*Instructions for the task*: Return, from the data that follows, each line that holds the word "WOJAS".

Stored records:
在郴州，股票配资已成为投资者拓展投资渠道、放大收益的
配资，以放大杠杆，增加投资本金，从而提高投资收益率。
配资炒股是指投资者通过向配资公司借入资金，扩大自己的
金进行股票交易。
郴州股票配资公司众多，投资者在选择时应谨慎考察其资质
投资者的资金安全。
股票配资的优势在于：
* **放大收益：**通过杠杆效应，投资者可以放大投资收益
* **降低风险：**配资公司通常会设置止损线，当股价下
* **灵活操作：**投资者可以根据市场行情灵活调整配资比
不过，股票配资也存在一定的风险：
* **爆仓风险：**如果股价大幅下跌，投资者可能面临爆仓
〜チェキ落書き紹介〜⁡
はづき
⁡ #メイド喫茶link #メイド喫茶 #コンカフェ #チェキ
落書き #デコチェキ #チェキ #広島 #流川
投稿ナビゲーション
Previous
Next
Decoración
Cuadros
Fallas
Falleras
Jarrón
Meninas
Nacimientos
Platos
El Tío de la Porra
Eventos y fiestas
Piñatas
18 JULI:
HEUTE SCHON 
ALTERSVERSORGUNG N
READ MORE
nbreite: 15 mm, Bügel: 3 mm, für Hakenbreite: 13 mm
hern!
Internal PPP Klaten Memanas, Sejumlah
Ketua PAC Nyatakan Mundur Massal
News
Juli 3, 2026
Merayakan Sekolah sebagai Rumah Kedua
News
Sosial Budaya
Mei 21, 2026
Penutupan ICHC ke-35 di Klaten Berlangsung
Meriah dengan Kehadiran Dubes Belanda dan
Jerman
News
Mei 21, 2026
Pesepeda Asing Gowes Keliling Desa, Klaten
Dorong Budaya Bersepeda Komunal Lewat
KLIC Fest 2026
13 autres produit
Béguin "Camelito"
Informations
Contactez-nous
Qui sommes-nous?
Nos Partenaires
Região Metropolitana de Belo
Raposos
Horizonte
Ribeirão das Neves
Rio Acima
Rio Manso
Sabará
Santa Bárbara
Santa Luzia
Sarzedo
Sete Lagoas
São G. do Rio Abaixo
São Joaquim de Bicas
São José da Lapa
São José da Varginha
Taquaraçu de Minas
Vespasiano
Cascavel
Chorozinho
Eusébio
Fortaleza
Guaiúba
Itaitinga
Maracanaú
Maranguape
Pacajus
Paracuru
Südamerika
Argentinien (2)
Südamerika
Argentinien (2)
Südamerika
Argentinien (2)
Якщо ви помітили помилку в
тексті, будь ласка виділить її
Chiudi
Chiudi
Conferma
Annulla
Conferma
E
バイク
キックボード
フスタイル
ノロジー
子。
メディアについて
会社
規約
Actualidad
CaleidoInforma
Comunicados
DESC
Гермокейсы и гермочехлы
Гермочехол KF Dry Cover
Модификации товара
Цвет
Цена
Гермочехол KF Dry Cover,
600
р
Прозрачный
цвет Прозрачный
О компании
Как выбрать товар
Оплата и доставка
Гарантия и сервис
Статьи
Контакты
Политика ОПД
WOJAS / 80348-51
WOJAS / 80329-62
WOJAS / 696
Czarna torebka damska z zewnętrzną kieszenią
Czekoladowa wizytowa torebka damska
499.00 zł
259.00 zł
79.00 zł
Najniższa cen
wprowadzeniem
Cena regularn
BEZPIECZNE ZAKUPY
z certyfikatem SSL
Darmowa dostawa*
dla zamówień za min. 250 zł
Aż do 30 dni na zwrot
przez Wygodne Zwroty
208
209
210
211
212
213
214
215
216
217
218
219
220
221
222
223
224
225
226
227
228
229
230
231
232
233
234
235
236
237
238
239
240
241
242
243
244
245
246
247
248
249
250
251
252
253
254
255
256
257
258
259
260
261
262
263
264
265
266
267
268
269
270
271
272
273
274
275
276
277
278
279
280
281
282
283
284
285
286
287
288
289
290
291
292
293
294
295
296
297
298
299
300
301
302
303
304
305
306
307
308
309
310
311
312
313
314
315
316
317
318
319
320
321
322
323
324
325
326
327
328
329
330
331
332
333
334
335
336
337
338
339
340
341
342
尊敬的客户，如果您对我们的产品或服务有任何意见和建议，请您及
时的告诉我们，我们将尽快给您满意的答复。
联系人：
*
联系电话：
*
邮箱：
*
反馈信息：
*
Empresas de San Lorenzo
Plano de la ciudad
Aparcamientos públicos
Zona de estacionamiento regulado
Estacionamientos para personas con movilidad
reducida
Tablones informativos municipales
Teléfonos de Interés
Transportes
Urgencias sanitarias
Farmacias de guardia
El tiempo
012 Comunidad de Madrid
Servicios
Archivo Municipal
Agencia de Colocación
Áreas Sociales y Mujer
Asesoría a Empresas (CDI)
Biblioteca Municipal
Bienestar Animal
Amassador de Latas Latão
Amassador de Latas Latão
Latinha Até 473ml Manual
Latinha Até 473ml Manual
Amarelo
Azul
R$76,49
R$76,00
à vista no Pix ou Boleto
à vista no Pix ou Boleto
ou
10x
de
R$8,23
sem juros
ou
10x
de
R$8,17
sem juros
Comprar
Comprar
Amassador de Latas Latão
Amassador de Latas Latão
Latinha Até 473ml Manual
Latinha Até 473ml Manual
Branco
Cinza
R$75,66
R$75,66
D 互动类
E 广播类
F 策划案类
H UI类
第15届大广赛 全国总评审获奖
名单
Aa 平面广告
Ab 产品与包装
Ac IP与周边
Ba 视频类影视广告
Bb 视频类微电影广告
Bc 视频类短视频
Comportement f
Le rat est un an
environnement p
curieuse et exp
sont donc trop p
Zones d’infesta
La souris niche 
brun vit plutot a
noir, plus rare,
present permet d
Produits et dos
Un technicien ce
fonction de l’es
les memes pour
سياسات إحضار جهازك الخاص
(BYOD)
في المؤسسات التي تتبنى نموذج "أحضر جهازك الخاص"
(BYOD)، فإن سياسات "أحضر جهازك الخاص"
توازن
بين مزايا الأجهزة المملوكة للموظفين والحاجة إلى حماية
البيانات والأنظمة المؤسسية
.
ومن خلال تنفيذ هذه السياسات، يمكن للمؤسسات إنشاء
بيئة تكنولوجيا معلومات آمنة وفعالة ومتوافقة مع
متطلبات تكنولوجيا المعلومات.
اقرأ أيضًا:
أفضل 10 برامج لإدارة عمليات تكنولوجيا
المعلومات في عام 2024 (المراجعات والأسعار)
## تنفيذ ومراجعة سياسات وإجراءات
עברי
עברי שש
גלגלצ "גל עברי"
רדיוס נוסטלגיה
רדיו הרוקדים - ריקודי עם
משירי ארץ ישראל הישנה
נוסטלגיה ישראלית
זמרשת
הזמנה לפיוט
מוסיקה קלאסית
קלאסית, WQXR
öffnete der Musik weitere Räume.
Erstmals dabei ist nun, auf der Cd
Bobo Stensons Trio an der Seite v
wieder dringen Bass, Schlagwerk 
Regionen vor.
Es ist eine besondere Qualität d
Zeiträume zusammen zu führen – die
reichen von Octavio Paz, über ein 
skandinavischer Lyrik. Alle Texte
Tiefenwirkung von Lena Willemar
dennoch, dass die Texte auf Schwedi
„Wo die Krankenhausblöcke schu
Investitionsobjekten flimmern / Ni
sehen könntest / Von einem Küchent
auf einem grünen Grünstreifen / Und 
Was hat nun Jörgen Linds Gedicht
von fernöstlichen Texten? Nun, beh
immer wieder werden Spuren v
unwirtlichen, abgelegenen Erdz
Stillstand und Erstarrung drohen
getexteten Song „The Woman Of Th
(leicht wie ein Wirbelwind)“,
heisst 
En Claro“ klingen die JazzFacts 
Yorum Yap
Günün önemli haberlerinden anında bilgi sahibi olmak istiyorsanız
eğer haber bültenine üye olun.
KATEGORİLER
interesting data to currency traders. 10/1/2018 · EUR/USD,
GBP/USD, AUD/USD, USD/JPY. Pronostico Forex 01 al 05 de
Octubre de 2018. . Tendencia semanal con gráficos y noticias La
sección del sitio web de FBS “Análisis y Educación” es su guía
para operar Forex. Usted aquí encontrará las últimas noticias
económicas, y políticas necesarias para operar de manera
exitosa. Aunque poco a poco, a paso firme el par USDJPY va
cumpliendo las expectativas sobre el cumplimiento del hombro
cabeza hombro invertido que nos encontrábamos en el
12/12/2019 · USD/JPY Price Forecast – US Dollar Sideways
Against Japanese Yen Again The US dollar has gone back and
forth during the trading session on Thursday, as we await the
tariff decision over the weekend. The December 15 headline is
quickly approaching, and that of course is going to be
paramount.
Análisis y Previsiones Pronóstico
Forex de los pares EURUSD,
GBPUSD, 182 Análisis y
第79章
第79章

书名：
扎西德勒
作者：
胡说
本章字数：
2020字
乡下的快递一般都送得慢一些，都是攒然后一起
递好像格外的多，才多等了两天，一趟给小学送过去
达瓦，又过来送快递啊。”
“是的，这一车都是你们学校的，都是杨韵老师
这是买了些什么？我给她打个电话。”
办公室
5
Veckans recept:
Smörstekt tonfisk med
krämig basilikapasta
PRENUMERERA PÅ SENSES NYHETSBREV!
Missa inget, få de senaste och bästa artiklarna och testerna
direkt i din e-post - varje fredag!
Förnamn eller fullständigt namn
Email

*Output for this task*:
WOJAS / 80348-51
WOJAS / 80329-62
WOJAS / 696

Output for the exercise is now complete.